As with most issues concerning your mother (or your daughter) and a 10-day trip, it’s easier said than done. For me, its all part of my meditation practice. Learning to become aware of one’s thoughts, sift through them, and patiently allow the unnecessary, untrue or unkind ones to wither away is a valuable skill; a skill that gets honed by sitting in silence.
There is tremendous power in being able to consciously choose what comes out of our mouths. Not only can we derive a great sense of satisfaction knowing there are thoughts we keep only for ourselves (like our own little secrets), making a deliberate choice about what we vocalize also helps us play nice with others. When we think before we speak we’re less likely to be reactionary or negative, and we damage fewer relationships.
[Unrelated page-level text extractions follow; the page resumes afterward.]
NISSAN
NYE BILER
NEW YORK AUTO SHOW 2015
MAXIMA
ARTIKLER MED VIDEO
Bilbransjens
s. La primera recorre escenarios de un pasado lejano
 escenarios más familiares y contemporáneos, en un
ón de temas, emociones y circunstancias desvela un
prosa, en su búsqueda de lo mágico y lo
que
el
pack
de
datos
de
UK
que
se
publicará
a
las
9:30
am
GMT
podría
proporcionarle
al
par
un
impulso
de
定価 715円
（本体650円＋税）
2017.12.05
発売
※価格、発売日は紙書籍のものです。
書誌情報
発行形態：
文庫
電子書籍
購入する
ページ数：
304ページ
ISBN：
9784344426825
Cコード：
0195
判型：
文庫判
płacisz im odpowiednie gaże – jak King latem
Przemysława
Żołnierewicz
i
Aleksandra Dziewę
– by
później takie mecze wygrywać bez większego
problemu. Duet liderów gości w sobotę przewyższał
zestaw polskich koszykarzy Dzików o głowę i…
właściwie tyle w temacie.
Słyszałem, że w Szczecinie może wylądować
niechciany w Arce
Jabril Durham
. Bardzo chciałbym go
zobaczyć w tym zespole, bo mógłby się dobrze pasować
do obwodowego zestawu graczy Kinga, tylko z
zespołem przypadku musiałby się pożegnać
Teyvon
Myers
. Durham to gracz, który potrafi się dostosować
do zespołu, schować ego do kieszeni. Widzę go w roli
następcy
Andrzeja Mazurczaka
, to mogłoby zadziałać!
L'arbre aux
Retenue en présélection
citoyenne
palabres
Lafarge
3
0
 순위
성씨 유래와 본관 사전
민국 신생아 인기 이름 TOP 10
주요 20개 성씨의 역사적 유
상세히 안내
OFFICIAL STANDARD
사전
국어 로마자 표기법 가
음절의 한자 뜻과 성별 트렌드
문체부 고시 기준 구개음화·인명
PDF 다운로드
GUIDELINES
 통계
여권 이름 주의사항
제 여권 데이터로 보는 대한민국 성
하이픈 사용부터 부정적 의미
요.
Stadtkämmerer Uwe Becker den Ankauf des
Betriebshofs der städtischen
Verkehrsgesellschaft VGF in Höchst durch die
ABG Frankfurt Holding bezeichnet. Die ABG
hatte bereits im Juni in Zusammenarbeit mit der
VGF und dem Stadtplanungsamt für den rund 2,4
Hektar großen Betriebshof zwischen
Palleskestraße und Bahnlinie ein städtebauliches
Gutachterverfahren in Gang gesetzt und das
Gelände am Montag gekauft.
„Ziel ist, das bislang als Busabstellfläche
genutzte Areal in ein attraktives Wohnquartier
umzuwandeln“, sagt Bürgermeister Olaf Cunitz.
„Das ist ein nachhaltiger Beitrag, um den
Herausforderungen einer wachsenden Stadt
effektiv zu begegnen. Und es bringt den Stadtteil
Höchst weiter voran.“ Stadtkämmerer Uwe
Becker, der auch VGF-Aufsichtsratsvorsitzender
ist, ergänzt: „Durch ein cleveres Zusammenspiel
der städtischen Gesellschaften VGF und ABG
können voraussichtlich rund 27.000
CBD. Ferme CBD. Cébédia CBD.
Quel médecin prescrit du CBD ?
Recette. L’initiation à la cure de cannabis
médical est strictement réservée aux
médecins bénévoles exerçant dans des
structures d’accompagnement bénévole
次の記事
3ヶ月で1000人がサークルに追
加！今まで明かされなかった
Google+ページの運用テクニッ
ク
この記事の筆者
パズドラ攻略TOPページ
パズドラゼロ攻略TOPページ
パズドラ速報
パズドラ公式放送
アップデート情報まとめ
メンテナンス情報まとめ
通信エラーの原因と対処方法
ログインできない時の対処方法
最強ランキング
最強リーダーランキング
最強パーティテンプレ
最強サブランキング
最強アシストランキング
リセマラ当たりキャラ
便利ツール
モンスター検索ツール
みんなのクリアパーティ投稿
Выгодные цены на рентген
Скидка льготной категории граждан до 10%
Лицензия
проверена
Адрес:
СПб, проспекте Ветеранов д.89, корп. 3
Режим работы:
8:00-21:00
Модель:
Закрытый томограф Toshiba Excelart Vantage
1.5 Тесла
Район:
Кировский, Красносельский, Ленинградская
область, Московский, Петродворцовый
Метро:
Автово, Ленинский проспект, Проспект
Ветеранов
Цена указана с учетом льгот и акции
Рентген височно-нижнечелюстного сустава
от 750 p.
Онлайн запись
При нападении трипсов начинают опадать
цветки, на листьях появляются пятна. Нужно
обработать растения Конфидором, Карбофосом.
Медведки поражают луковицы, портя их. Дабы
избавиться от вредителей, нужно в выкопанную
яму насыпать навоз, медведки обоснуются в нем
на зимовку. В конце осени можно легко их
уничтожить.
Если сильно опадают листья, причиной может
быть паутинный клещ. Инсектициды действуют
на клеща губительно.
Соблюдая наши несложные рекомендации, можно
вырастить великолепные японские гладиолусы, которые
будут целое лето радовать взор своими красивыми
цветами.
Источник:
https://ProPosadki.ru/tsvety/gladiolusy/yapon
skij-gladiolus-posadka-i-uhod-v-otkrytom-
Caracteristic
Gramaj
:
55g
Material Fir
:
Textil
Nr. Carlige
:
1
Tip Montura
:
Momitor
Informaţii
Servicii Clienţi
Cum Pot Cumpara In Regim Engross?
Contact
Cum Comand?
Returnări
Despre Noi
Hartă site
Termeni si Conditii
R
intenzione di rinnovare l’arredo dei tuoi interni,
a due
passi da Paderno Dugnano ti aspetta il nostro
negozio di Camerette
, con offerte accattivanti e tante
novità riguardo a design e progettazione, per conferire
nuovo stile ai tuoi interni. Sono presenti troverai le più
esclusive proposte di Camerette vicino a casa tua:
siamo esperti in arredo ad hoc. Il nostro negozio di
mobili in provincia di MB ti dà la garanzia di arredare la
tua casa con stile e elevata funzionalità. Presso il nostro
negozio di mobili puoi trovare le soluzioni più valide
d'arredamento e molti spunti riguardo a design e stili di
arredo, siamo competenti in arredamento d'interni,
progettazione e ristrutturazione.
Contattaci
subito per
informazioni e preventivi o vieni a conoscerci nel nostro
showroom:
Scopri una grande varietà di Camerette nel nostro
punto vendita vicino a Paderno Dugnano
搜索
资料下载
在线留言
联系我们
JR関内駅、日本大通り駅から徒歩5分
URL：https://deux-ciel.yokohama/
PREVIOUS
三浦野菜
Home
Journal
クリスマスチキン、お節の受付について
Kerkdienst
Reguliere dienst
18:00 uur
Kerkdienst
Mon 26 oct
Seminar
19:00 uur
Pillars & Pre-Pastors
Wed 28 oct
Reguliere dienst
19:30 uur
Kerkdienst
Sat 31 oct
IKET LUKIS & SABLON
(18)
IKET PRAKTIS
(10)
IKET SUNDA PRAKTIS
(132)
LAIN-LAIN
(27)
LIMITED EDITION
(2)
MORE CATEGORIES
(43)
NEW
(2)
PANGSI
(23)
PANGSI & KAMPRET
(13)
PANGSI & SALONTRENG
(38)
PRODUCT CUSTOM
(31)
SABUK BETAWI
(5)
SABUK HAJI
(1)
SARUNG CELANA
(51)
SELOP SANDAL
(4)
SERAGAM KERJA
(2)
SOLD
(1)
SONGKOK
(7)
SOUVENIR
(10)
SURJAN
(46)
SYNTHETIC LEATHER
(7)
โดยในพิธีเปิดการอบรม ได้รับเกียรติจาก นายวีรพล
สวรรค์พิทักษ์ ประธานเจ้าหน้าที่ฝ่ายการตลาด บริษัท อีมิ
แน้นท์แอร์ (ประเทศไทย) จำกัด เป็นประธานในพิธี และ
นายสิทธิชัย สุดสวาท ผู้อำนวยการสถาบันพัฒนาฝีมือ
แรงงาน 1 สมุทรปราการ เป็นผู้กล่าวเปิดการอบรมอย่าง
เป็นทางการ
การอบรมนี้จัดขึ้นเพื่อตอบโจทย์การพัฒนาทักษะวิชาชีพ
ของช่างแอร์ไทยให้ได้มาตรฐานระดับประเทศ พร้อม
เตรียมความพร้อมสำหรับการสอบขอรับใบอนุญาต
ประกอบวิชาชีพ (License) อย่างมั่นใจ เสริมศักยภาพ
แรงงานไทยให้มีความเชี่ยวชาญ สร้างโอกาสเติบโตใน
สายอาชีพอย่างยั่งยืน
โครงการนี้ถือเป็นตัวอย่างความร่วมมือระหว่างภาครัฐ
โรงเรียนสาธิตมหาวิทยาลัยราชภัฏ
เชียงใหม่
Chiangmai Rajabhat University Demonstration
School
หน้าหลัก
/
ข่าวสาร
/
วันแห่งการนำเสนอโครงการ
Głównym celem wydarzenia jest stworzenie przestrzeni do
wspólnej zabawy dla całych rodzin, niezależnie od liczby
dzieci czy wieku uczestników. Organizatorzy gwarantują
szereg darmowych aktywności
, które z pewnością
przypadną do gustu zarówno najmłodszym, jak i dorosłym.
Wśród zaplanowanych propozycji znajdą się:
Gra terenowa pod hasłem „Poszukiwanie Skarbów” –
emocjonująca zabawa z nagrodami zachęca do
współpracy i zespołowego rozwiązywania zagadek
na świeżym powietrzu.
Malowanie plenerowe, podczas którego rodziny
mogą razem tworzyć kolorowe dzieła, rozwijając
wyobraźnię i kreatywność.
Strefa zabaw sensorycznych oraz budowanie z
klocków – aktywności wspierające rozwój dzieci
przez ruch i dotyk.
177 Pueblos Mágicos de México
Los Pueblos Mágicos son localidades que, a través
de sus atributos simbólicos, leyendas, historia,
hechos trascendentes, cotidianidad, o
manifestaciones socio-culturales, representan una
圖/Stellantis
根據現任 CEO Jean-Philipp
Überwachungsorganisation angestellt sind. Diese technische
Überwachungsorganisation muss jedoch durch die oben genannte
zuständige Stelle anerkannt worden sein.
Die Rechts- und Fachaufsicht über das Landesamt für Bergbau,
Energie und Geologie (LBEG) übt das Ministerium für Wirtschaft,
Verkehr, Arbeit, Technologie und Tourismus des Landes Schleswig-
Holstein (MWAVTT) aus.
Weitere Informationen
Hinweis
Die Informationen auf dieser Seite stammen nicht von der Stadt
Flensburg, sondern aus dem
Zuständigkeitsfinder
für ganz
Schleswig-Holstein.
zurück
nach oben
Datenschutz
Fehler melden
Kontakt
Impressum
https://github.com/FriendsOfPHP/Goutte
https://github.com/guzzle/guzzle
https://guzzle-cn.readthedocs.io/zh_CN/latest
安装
Case in point, I’m happy to report that this year’s trip was smooth sailing.
Simply put, many things are better left unsaid. It took splitting from my husband, a trip to Europe with my mother, and a dedicated mindfulness practice to teach me this powerful lesson, so I’m grateful for them all.
While I don’t wish a painful divorce on anyone, I do hope to take more trips with my mom. And I plan to keep up my meditation practice, for as the former husband noted before he moved on, it makes for a kinder and gentler Lisa.